WHAT YOU WILL DO = Turn every line of the material below into a Markdown table with the columns "Row" and "Text," numbering the rows in order and leaving out blank lines.
Start MATERIAL FOR THE TASK
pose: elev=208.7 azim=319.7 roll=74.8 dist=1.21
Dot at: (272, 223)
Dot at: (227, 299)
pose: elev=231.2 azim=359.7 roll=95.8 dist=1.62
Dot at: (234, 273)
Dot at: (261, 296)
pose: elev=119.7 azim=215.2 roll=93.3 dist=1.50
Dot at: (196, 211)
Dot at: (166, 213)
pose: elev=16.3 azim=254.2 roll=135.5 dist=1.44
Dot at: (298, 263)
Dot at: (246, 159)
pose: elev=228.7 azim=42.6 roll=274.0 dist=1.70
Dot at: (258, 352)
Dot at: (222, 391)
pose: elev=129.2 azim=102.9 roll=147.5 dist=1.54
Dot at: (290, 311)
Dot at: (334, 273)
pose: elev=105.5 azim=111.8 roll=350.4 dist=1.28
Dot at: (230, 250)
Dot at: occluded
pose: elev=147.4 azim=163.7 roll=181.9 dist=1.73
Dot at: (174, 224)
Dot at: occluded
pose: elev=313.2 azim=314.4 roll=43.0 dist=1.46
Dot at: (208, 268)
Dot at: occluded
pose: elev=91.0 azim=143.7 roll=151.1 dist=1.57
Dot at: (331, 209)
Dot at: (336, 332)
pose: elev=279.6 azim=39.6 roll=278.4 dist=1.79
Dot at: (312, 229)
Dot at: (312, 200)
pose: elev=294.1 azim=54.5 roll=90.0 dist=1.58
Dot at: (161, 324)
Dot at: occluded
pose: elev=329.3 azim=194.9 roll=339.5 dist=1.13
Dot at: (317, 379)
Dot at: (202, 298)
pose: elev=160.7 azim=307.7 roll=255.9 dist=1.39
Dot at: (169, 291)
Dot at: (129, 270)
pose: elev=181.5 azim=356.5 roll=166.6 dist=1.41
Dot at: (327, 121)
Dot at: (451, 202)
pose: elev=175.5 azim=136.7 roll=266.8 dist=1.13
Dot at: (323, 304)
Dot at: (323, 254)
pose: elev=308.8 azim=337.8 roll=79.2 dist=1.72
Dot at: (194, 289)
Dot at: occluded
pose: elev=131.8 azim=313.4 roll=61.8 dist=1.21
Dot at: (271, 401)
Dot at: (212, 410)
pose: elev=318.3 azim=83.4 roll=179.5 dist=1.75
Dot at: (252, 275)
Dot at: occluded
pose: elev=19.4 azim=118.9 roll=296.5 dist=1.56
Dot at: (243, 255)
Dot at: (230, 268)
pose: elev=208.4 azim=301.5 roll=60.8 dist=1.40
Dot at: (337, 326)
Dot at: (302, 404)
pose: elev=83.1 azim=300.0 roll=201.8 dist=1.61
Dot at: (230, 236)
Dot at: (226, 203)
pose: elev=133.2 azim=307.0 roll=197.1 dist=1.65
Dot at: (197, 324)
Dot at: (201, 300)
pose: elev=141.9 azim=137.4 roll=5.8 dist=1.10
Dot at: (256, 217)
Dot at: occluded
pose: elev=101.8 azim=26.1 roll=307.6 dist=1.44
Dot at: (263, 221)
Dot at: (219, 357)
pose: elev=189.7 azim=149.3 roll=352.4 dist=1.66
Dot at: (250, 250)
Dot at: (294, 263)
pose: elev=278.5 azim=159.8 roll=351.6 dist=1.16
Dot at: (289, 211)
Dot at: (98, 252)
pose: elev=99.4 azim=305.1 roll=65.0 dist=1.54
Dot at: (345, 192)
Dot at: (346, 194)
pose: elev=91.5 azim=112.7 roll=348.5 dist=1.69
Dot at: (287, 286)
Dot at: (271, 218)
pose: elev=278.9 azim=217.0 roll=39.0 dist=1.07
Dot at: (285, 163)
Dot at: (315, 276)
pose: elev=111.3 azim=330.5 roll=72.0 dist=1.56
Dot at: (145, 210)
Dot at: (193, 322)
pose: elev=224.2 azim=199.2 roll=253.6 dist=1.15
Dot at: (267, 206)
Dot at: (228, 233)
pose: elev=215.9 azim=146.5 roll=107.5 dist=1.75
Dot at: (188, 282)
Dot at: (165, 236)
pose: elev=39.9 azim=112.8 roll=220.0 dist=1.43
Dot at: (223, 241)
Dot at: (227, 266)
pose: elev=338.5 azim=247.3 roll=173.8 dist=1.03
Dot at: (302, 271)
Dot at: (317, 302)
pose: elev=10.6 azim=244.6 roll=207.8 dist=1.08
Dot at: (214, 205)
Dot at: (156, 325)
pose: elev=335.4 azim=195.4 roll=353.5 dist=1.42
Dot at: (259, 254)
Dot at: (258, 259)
End MATERIAL FOR THE TASK
OUTPUT FOR THIS EXERCISE =
| Row | Text |
|---|---|
| 1 | pose: elev=208.7 azim=319.7 roll=74.8 dist=1.21 |
| 2 | Dot at: (272, 223) |
| 3 | Dot at: (227, 299) |
| 4 | pose: elev=231.2 azim=359.7 roll=95.8 dist=1.62 |
| 5 | Dot at: (234, 273) |
| 6 | Dot at: (261, 296) |
| 7 | pose: elev=119.7 azim=215.2 roll=93.3 dist=1.50 |
| 8 | Dot at: (196, 211) |
| 9 | Dot at: (166, 213) |
| 10 | pose: elev=16.3 azim=254.2 roll=135.5 dist=1.44 |
| 11 | Dot at: (298, 263) |
| 12 | Dot at: (246, 159) |
| 13 | pose: elev=228.7 azim=42.6 roll=274.0 dist=1.70 |
| 14 | Dot at: (258, 352) |
| 15 | Dot at: (222, 391) |
| 16 | pose: elev=129.2 azim=102.9 roll=147.5 dist=1.54 |
| 17 | Dot at: (290, 311) |
| 18 | Dot at: (334, 273) |
| 19 | pose: elev=105.5 azim=111.8 roll=350.4 dist=1.28 |
| 20 | Dot at: (230, 250) |
| 21 | Dot at: occluded |
| 22 | pose: elev=147.4 azim=163.7 roll=181.9 dist=1.73 |
| 23 | Dot at: (174, 224) |
| 24 | Dot at: occluded |
| 25 | pose: elev=313.2 azim=314.4 roll=43.0 dist=1.46 |
| 26 | Dot at: (208, 268) |
| 27 | Dot at: occluded |
| 28 | pose: elev=91.0 azim=143.7 roll=151.1 dist=1.57 |
| 29 | Dot at: (331, 209) |
| 30 | Dot at: (336, 332) |
| 31 | pose: elev=279.6 azim=39.6 roll=278.4 dist=1.79 |
| 32 | Dot at: (312, 229) |
| 33 | Dot at: (312, 200) |
| 34 | pose: elev=294.1 azim=54.5 roll=90.0 dist=1.58 |
| 35 | Dot at: (161, 324) |
| 36 | Dot at: occluded |
| 37 | pose: elev=329.3 azim=194.9 roll=339.5 dist=1.13 |
| 38 | Dot at: (317, 379) |
| 39 | Dot at: (202, 298) |
| 40 | pose: elev=160.7 azim=307.7 roll=255.9 dist=1.39 |
| 41 | Dot at: (169, 291) |
| 42 | Dot at: (129, 270) |
| 43 | pose: elev=181.5 azim=356.5 roll=166.6 dist=1.41 |
| 44 | Dot at: (327, 121) |
| 45 | Dot at: (451, 202) |
| 46 | pose: elev=175.5 azim=136.7 roll=266.8 dist=1.13 |
| 47 | Dot at: (323, 304) |
| 48 | Dot at: (323, 254) |
| 49 | pose: elev=308.8 azim=337.8 roll=79.2 dist=1.72 |
| 50 | Dot at: (194, 289) |
| 51 | Dot at: occluded |
| 52 | pose: elev=131.8 azim=313.4 roll=61.8 dist=1.21 |
| 53 | Dot at: (271, 401) |
| 54 | Dot at: (212, 410) |
| 55 | pose: elev=318.3 azim=83.4 roll=179.5 dist=1.75 |
| 56 | Dot at: (252, 275) |
| 57 | Dot at: occluded |
| 58 | pose: elev=19.4 azim=118.9 roll=296.5 dist=1.56 |
| 59 | Dot at: (243, 255) |
| 60 | Dot at: (230, 268) |
| 61 | pose: elev=208.4 azim=301.5 roll=60.8 dist=1.40 |
| 62 | Dot at: (337, 326) |
| 63 | Dot at: (302, 404) |
| 64 | pose: elev=83.1 azim=300.0 roll=201.8 dist=1.61 |
| 65 | Dot at: (230, 236) |
| 66 | Dot at: (226, 203) |
| 67 | pose: elev=133.2 azim=307.0 roll=197.1 dist=1.65 |
| 68 | Dot at: (197, 324) |
| 69 | Dot at: (201, 300) |
| 70 | pose: elev=141.9 azim=137.4 roll=5.8 dist=1.10 |
| 71 | Dot at: (256, 217) |
| 72 | Dot at: occluded |
| 73 | pose: elev=101.8 azim=26.1 roll=307.6 dist=1.44 |
| 74 | Dot at: (263, 221) |
| 75 | Dot at: (219, 357) |
| 76 | pose: elev=189.7 azim=149.3 roll=352.4 dist=1.66 |
| 77 | Dot at: (250, 250) |
| 78 | Dot at: (294, 263) |
| 79 | pose: elev=278.5 azim=159.8 roll=351.6 dist=1.16 |
| 80 | Dot at: (289, 211) |
| 81 | Dot at: (98, 252) |
| 82 | pose: elev=99.4 azim=305.1 roll=65.0 dist=1.54 |
| 83 | Dot at: (345, 192) |
| 84 | Dot at: (346, 194) |
| 85 | pose: elev=91.5 azim=112.7 roll=348.5 dist=1.69 |
| 86 | Dot at: (287, 286) |
| 87 | Dot at: (271, 218) |
| 88 | pose: elev=278.9 azim=217.0 roll=39.0 dist=1.07 |
| 89 | Dot at: (285, 163) |
| 90 | Dot at: (315, 276) |
| 91 | pose: elev=111.3 azim=330.5 roll=72.0 dist=1.56 |
| 92 | Dot at: (145, 210) |
| 93 | Dot at: (193, 322) |
| 94 | pose: elev=224.2 azim=199.2 roll=253.6 dist=1.15 |
| 95 | Dot at: (267, 206) |
| 96 | Dot at: (228, 233) |
| 97 | pose: elev=215.9 azim=146.5 roll=107.5 dist=1.75 |
| 98 | Dot at: (188, 282) |
| 99 | Dot at: (165, 236) |
| 100 | pose: elev=39.9 azim=112.8 roll=220.0 dist=1.43 |
| 101 | Dot at: (223, 241) |
| 102 | Dot at: (227, 266) |
| 103 | pose: elev=338.5 azim=247.3 roll=173.8 dist=1.03 |
| 104 | Dot at: (302, 271) |
| 105 | Dot at: (317, 302) |
| 106 | pose: elev=10.6 azim=244.6 roll=207.8 dist=1.08 |
| 107 | Dot at: (214, 205) |
| 108 | Dot at: (156, 325) |
| 109 | pose: elev=335.4 azim=195.4 roll=353.5 dist=1.42 |
| 110 | Dot at: (259, 254) |
| 111 | Dot at: (258, 259) |